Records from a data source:
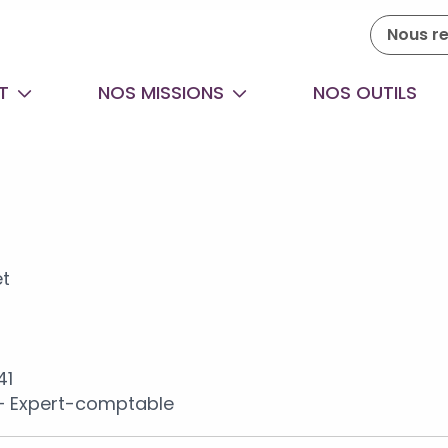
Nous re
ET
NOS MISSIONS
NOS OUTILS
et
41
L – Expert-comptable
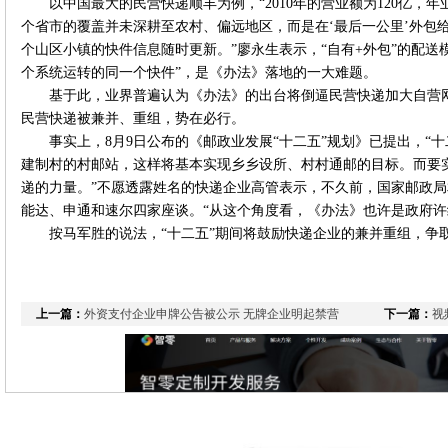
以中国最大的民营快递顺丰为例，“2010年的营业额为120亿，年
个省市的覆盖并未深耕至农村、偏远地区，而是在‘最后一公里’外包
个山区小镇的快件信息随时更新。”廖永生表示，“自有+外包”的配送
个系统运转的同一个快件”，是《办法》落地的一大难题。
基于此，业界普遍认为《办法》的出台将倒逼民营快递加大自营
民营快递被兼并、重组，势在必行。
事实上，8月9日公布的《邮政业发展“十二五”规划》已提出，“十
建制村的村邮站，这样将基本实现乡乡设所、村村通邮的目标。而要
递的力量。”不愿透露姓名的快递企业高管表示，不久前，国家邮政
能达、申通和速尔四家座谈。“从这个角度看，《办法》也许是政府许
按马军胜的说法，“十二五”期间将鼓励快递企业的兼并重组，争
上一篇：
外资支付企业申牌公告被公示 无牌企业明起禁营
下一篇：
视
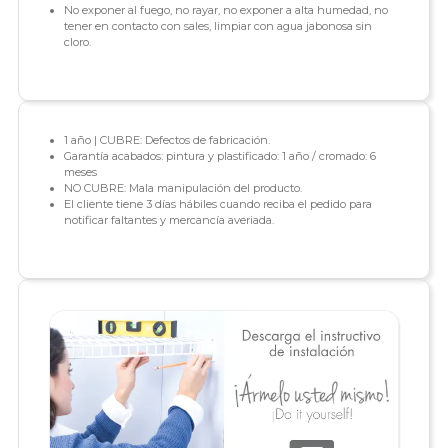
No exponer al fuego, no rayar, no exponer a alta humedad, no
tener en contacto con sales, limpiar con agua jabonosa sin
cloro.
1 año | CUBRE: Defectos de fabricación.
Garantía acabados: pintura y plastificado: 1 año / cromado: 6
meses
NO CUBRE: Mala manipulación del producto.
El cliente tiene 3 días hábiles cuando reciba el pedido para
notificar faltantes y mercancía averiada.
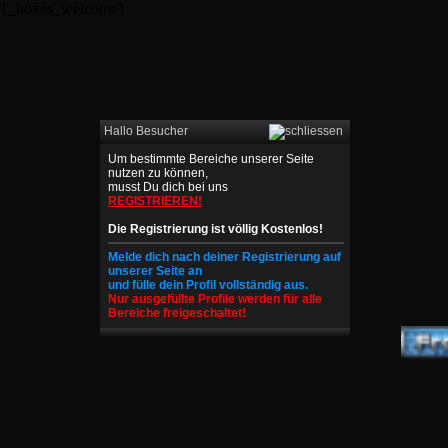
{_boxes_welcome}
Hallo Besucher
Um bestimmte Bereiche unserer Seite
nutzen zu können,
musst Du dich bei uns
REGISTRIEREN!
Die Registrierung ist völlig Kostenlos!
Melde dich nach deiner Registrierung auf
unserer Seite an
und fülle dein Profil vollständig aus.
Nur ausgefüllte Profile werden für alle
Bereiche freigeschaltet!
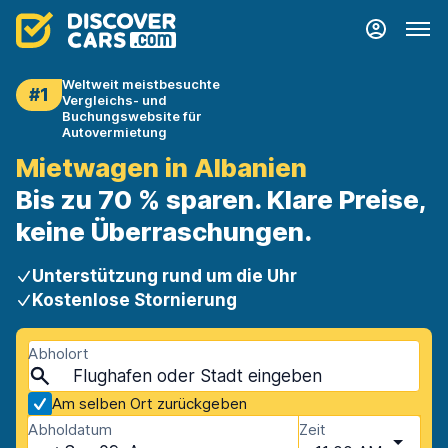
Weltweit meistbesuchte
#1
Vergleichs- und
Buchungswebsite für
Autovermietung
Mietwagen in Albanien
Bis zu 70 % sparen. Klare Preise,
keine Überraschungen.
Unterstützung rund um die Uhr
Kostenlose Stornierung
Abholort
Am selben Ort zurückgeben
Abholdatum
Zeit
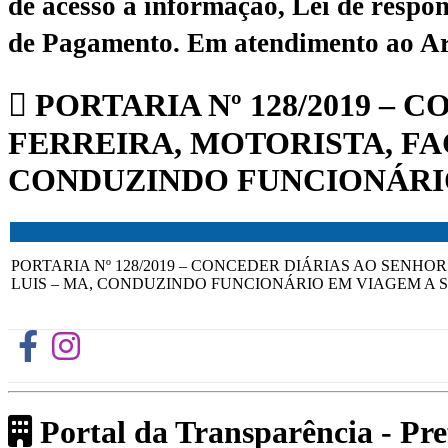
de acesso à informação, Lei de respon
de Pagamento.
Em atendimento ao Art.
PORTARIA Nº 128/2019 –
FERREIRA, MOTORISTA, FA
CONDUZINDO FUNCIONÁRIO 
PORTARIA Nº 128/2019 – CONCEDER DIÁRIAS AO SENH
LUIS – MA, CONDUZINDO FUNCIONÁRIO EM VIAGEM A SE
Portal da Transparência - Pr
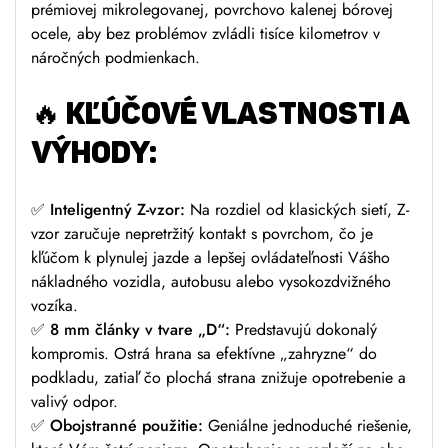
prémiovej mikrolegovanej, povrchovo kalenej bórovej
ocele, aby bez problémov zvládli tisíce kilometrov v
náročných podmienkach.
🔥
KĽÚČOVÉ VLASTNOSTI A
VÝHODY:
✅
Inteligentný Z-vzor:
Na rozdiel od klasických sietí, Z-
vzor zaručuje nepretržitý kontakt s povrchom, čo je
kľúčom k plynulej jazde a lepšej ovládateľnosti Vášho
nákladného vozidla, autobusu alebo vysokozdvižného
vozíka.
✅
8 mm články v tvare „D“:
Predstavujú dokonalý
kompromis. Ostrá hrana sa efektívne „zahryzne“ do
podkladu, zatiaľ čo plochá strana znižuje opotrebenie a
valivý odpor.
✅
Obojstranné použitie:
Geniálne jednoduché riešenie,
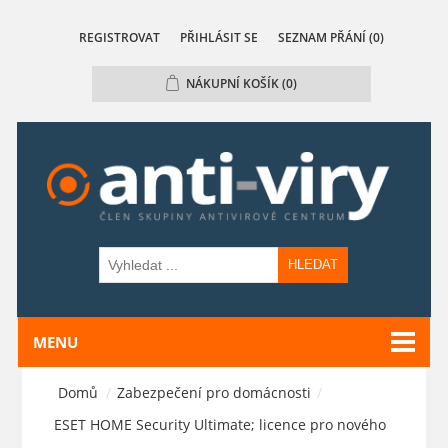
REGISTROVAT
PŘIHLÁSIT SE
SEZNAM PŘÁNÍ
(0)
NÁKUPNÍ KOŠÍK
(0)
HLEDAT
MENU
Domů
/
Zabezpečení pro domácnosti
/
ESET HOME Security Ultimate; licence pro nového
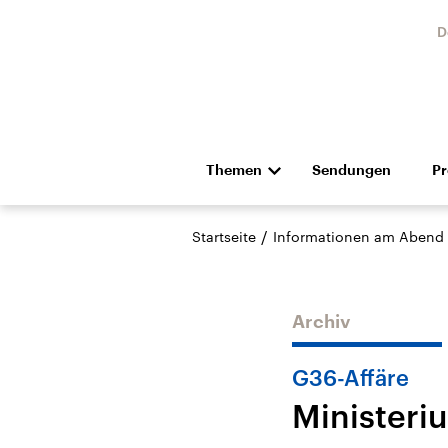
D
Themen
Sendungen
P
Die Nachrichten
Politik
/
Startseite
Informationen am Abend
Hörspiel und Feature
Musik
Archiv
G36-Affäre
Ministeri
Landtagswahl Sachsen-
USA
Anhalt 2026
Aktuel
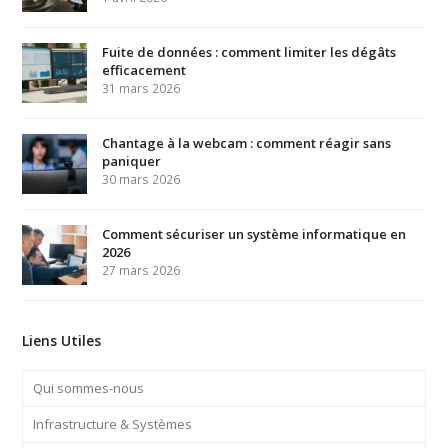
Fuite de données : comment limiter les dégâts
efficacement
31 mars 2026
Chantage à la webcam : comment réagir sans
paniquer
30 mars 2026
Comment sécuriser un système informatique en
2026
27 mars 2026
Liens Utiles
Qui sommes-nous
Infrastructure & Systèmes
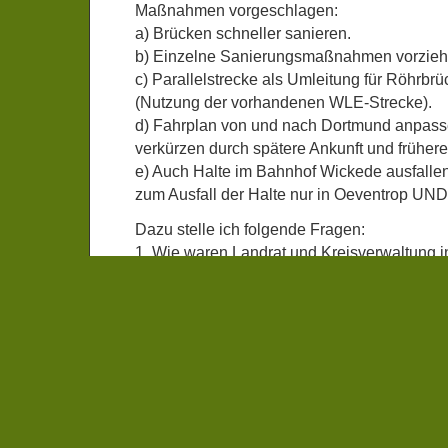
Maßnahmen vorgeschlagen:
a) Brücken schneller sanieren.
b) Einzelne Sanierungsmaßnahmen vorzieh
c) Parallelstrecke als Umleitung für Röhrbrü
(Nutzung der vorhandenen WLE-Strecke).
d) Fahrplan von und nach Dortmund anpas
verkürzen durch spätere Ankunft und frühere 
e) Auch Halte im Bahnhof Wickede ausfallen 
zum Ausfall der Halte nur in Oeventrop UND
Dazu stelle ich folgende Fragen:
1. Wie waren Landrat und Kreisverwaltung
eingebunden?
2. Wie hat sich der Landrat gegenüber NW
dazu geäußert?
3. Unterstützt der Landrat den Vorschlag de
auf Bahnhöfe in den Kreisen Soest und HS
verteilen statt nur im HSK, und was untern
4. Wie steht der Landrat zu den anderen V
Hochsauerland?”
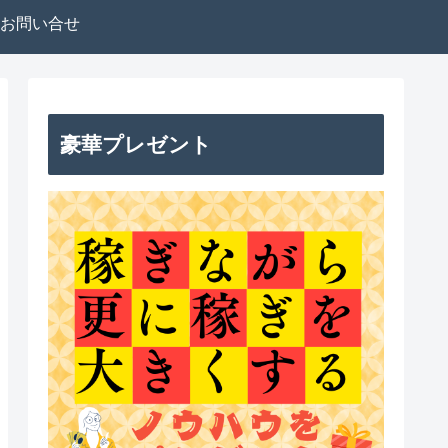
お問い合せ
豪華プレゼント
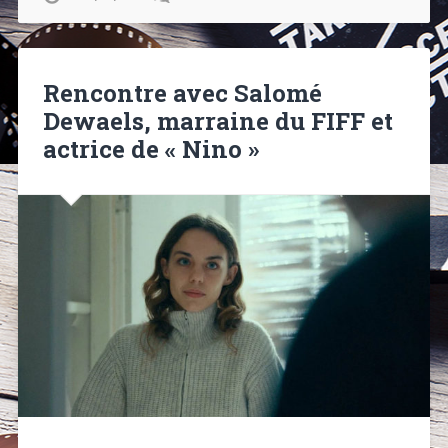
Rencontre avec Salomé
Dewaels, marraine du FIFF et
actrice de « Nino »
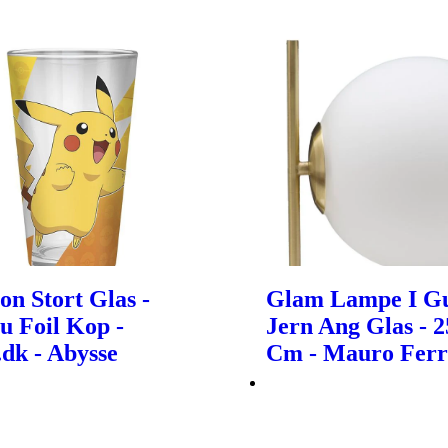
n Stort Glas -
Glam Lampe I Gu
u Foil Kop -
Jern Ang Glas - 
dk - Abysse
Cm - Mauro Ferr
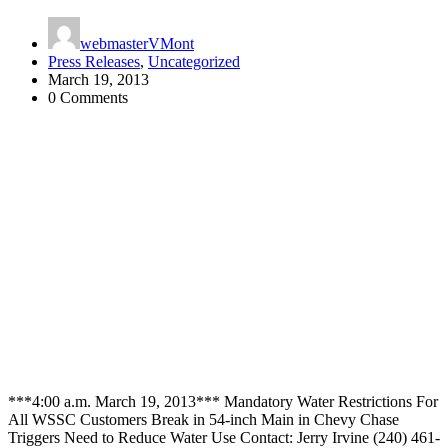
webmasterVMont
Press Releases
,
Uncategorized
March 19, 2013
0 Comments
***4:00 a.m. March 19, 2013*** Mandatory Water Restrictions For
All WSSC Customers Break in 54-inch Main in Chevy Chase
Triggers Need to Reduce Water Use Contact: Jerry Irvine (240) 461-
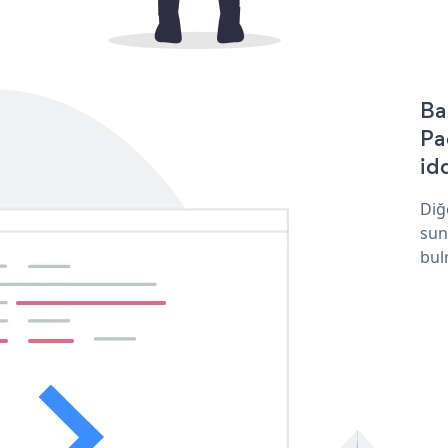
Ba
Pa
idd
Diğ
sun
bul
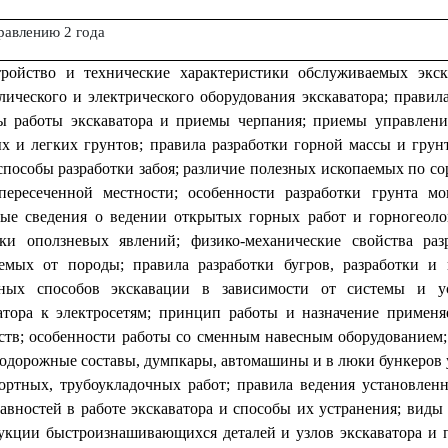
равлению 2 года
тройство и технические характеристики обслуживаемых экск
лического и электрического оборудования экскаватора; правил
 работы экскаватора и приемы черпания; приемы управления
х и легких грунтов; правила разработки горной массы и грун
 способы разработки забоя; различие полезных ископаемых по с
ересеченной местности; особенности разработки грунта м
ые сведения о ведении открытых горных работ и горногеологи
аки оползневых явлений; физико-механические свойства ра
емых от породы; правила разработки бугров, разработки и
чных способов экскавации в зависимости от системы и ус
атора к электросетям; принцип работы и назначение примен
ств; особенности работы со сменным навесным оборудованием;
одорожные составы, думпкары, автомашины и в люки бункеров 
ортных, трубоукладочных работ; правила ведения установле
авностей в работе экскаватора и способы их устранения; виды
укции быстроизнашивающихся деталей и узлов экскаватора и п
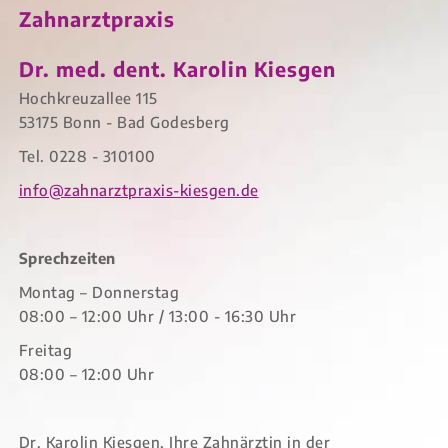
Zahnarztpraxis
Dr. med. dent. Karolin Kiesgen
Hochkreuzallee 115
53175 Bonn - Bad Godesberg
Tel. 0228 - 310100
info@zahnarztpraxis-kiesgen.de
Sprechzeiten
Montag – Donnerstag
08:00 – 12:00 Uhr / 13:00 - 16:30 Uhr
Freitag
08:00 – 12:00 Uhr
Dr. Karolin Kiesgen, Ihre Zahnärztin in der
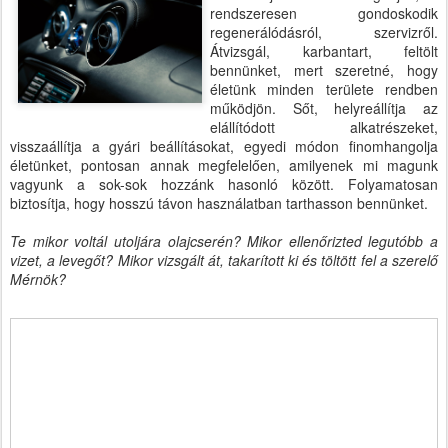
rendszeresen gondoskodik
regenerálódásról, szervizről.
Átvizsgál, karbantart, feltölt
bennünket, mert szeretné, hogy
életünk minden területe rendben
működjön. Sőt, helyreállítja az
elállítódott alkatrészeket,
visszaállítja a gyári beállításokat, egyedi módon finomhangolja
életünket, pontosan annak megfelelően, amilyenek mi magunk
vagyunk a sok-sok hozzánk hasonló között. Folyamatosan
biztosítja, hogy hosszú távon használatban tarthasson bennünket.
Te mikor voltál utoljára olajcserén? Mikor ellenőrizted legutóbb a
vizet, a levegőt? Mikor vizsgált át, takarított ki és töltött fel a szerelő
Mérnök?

§ EXERCISE REQUIREMENTS:
Reproduce the text of every item above line for line, unchanged, and leave the pictures out.

§ RESULT FOR THIS EXERCISE:
Nous re
ET
NOS MISSIONS
NOS OUTILS
et
41
L – Expert-comptable
以中国最大的民营快递顺丰为例，“2010年的营业额为120亿，年
个省市的覆盖并未深耕至农村、偏远地区，而是在‘最后一公里’外包
个山区小镇的快件信息随时更新。”廖永生表示，“自有+外包”的配送
个系统运转的同一个快件”，是《办法》落地的一大难题。
基于此，业界普遍认为《办法》的出台将倒逼民营快递加大自营
民营快递被兼并、重组，势在必行。
事实上，8月9日公布的《邮政业发展“十二五”规划》已提出，“十
建制村的村邮站，这样将基本实现乡乡设所、村村通邮的目标。而要
递的力量。”不愿透露姓名的快递企业高管表示，不久前，国家邮政
能达、申通和速尔四家座谈。“从这个角度看，《办法》也许是政府许
按马军胜的说法，“十二五”期间将鼓励快递企业的兼并重组，争
上一篇：
外资支付企业申牌公告被公示 无牌企业明起禁营
下一篇：
视
No exponer al fuego, no rayar, no exponer a alta humedad, no
tener en contacto con sales, limpiar con agua jabonosa sin
cloro.
1 año | CUBRE: Defectos de fabricación.
Garantía acabados: pintura y plastificado: 1 año / cromado: 6
meses
NO CUBRE: Mala manipulación del producto.
El cliente tiene 3 días hábiles cuando reciba el pedido para
notificar faltantes y mercancía averiada.
{_boxes_welcome}
Hallo Besucher
Um bestimmte Bereiche unserer Seite
nutzen zu können,
musst Du dich bei uns
REGISTRIEREN!
Die Registrierung ist völlig Kostenlos!
Melde dich nach deiner Registrierung auf
unserer Seite an
und fülle dein Profil vollständig aus.
Nur ausgefüllte Profile werden für alle
Bereiche freigeschaltet!
Weltweit meistbesuchte
#1
Vergleichs- und
Buchungswebsite für
Autovermietung
Mietwagen in Albanien
Bis zu 70 % sparen. Klare Preise,
keine Überraschungen.
Unterstützung rund um die Uhr
Kostenlose Stornierung
Abholort
Am selben Ort zurückgeben
Abholdatum
Zeit
de acesso à informação, Lei de respon
de Pagamento.
Em atendimento ao Art.
PORTARIA Nº 128/2019 –
FERREIRA, MOTORISTA, FA
CONDUZINDO FUNCIONÁRIO 
PORTARIA Nº 128/2019 – CONCEDER DIÁRIAS AO SENH
LUIS – MA, CONDUZINDO FUNCIONÁRIO EM VIAGEM A SE
Portal da Transparência - Pr
prémiovej mikrolegovanej, povrchovo kalenej bórovej
ocele, aby bez problémov zvládli tisíce kilometrov v
náročných podmienkach.
🔥
KĽÚČOVÉ VLASTNOSTI A
VÝHODY:
✅
Inteligentný Z-vzor:
Na rozdiel od klasických sietí, Z-
vzor zaručuje nepretržitý kontakt s povrchom, čo je
kľúčom k plynulej jazde a lepšej ovládateľnosti Vášho
nákladného vozidla, autobusu alebo vysokozdvižného
vozíka.
✅
8 mm články v tvare „D“:
Predstavujú dokonalý
kompromis. Ostrá hrana sa efektívne „zahryzne“ do
podkladu, zatiaľ čo plochá strana znižuje opotrebenie a
valivý odpor.
✅
Obojstranné použitie:
Geniálne jednoduché riešenie,
REGISTROVAT
PŘIHLÁSIT SE
SEZNAM PŘÁNÍ
(0)
NÁKUPNÍ KOŠÍK
(0)
HLEDAT
MENU
Domů
/
Zabezpečení pro domácnosti
/
ESET HOME Security Ultimate; licence pro nového
D
Themen
Sendungen
P
Die Nachrichten
Politik
/
Startseite
Informationen am Abend
Hörspiel und Feature
Musik
Archiv
G36-Affäre
Ministeri
Landtagswahl Sachsen-
USA
Anhalt 2026
Aktuel
Fuite de données : comment limiter les dégâts
efficacement
31 mars 2026
Chantage à la webcam : comment réagir sans
paniquer
30 mars 2026
Comment sécuriser un système informatique en
2026
27 mars 2026
Liens Utiles
Qui sommes-nous
Infrastructure & Systèmes
Maßnahmen vorgeschlagen:
a) Brücken schneller sanieren.
b) Einzelne Sanierungsmaßnahmen vorzieh
c) Parallelstrecke als Umleitung für Röhrbrü
(Nutzung der vorhandenen WLE-Strecke).
d) Fahrplan von und nach Dortmund anpas
verkürzen durch spätere Ankunft und frühere 
e) Auch Halte im Bahnhof Wickede ausfallen 
zum Ausfall der Halte nur in Oeventrop UND
Dazu stelle ich folgende Fragen:
1. Wie waren Landrat und Kreisverwaltung
eingebunden?
2. Wie hat sich der Landrat gegenüber NW
dazu geäußert?
3. Unterstützt der Landrat den Vorschlag de
auf Bahnhöfe in den Kreisen Soest und HS
verteilen statt nur im HSK, und was untern
4. Wie steht der Landrat zu den anderen V
Hochsauerland?”
お問い合せ
豪華プレゼント
Rencontre avec Salomé
Dewaels, marraine du FIFF et
actrice de « Nino »
n Stort Glas -
Glam Lampe I Gu
u Foil Kop -
Jern Ang Glas - 
dk - Abysse
Cm - Mauro Ferr
webmasterVMont
Press Releases
,
Uncategorized
March 19, 2013
0 Comments
***4:00 a.m. March 19, 2013*** Mandatory Water Restrictions For
All WSSC Customers Break in 54-inch Main in Chevy Chase
Triggers Need to Reduce Water Use Contact: Jerry Irvine (240) 461-
Ba
Pa
idd
Diğ
sun
bul
равлению 2 года
тройство и технические характеристики обслуживаемых экск
лического и электрического оборудования экскаватора; правил
 работы экскаватора и приемы черпания; приемы управления
х и легких грунтов; правила разработки горной массы и грун
 способы разработки забоя; различие полезных ископаемых по с
ересеченной местности; особенности разработки грунта м
ые сведения о ведении открытых горных работ и горногеологи
аки оползневых явлений; физико-механические свойства ра
емых от породы; правила разработки бугров, разработки и
чных способов экскавации в зависимости от системы и ус
атора к электросетям; принцип работы и назначение примен
ств; особенности работы со сменным навесным оборудованием;
одорожные составы, думпкары, автомашины и в люки бункеров 
ортных, трубоукладочных работ; правила ведения установле
авностей в работе экскаватора и способы их устранения; виды
укции быстроизнашивающихся деталей и узлов экскаватора и п
Zahnarztpraxis
Dr. med. dent. Karolin Kiesgen
Hochkreuzallee 115
53175 Bonn - Bad Godesberg
Tel. 0228 - 310100
info@zahnarztpraxis-kiesgen.de
Sprechzeiten
Montag – Donnerstag
08:00 – 12:00 Uhr / 13:00 - 16:30 Uhr
Freitag
08:00 – 12:00 Uhr
Dr. Karolin Kiesgen, Ihre Zahnärztin in der
rendszeresen gondoskodik
regenerálódásról, szervizről.
Átvizsgál, karbantart, feltölt
bennünket, mert szeretné, hogy
életünk minden területe rendben
működjön. Sőt, helyreállítja az
elállítódott alkatrészeket,
visszaállítja a gyári beállításokat, egyedi módon finomhangolja
életünket, pontosan annak megfelelően, amilyenek mi magunk
vagyunk a sok-sok hozzánk hasonló között. Folyamatosan
biztosítja, hogy hosszú távon használatban tarthasson bennünket.
Te mikor voltál utoljára olajcserén? Mikor ellenőrizted legutóbb a
vizet, a levegőt? Mikor vizsgált át, takarított ki és töltött fel a szerelő
Mérnök?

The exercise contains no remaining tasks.